Task to complete: Can you quote, word for word, the stretch of the records from the very start through the line containing "genus: Plectranthus", that line included?

─── Dataset rows

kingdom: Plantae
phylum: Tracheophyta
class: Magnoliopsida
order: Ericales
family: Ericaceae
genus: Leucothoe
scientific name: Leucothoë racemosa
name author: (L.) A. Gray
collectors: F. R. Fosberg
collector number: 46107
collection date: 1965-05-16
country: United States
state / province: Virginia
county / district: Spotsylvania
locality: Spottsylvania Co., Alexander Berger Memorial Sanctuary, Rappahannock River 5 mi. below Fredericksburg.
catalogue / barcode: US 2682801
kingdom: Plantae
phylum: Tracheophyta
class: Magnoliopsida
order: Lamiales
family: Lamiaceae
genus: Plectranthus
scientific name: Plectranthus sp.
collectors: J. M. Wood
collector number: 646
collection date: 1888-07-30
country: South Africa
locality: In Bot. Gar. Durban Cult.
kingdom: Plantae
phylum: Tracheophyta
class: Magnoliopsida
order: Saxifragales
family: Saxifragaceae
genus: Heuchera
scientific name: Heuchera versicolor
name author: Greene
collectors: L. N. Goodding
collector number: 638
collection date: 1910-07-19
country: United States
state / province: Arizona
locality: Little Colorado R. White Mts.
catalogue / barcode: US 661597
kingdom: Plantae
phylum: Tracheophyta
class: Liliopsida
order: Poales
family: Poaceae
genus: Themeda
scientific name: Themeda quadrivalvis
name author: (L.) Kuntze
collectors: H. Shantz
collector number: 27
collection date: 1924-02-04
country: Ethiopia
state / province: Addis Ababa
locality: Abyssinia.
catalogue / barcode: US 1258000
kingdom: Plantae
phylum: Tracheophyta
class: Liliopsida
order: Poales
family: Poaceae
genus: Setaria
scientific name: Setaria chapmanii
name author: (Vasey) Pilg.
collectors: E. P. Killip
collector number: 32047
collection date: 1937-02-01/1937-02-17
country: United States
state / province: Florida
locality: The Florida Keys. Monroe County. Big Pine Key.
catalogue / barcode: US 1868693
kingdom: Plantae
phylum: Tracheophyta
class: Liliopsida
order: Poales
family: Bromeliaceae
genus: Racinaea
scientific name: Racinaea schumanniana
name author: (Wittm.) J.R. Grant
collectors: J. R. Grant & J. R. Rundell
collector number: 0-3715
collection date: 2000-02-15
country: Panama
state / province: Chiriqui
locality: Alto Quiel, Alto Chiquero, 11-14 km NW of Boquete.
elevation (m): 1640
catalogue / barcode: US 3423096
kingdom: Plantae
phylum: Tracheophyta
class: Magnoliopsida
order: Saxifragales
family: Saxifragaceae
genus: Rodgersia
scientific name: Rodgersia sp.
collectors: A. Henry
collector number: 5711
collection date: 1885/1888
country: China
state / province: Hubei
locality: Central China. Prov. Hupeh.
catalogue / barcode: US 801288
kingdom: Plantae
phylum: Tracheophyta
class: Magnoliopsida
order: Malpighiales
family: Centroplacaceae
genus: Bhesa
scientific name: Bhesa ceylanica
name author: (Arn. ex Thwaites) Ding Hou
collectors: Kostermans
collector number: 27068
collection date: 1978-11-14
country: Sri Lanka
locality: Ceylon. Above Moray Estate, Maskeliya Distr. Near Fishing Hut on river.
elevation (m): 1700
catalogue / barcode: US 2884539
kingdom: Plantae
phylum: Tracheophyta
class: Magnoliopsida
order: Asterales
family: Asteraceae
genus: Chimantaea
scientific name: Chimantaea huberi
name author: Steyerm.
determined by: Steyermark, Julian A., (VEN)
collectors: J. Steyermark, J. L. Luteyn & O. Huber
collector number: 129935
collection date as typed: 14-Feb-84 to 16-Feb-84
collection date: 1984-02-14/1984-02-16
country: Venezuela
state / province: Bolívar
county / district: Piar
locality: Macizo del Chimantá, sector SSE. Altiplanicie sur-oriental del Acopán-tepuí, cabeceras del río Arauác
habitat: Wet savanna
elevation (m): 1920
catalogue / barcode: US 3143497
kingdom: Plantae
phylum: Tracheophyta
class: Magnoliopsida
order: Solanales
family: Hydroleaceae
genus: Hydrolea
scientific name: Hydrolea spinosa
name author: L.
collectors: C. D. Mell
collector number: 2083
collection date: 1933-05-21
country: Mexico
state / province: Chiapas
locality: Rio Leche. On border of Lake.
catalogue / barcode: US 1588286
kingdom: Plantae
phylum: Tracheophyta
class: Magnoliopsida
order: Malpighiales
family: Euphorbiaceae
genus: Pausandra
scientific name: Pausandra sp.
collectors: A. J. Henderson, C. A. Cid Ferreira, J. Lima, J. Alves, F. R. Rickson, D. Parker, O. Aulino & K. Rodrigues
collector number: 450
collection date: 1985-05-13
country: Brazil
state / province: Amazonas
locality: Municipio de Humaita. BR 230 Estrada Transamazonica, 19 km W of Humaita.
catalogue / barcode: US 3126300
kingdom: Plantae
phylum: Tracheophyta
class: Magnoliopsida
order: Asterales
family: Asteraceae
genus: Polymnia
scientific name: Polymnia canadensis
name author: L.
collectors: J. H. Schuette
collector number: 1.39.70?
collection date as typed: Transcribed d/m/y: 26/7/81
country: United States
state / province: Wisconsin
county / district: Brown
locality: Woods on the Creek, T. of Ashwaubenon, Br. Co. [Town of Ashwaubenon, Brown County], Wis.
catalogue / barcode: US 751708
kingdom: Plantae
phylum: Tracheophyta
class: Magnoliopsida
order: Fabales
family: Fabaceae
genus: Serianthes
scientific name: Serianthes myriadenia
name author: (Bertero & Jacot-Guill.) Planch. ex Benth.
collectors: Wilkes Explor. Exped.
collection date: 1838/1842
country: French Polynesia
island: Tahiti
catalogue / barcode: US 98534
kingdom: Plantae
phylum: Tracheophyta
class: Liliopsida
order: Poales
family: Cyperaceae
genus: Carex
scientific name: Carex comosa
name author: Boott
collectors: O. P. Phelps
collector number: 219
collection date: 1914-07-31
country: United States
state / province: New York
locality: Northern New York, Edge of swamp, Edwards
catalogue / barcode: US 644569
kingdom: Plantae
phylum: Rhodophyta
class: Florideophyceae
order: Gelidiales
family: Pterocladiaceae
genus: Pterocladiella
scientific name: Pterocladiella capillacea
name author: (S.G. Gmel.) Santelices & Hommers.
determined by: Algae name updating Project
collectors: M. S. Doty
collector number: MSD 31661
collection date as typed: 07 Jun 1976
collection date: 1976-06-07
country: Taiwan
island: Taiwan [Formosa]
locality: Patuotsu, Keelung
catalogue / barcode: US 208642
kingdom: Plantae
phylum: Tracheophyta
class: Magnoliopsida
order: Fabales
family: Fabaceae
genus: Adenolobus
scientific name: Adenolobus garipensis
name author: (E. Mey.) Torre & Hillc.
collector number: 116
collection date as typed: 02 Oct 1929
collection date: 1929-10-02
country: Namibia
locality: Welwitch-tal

──────

Output below:
kingdom: Plantae
phylum: Tracheophyta
class: Magnoliopsida
order: Ericales
family: Ericaceae
genus: Leucothoe
scientific name: Leucothoë racemosa
name author: (L.) A. Gray
collectors: F. R. Fosberg
collector number: 46107
collection date: 1965-05-16
country: United States
state / province: Virginia
county / district: Spotsylvania
locality: Spottsylvania Co., Alexander Berger Memorial Sanctuary, Rappahannock River 5 mi. below Fredericksburg.
catalogue / barcode: US 2682801
kingdom: Plantae
phylum: Tracheophyta
class: Magnoliopsida
order: Lamiales
family: Lamiaceae
genus: Plectranthus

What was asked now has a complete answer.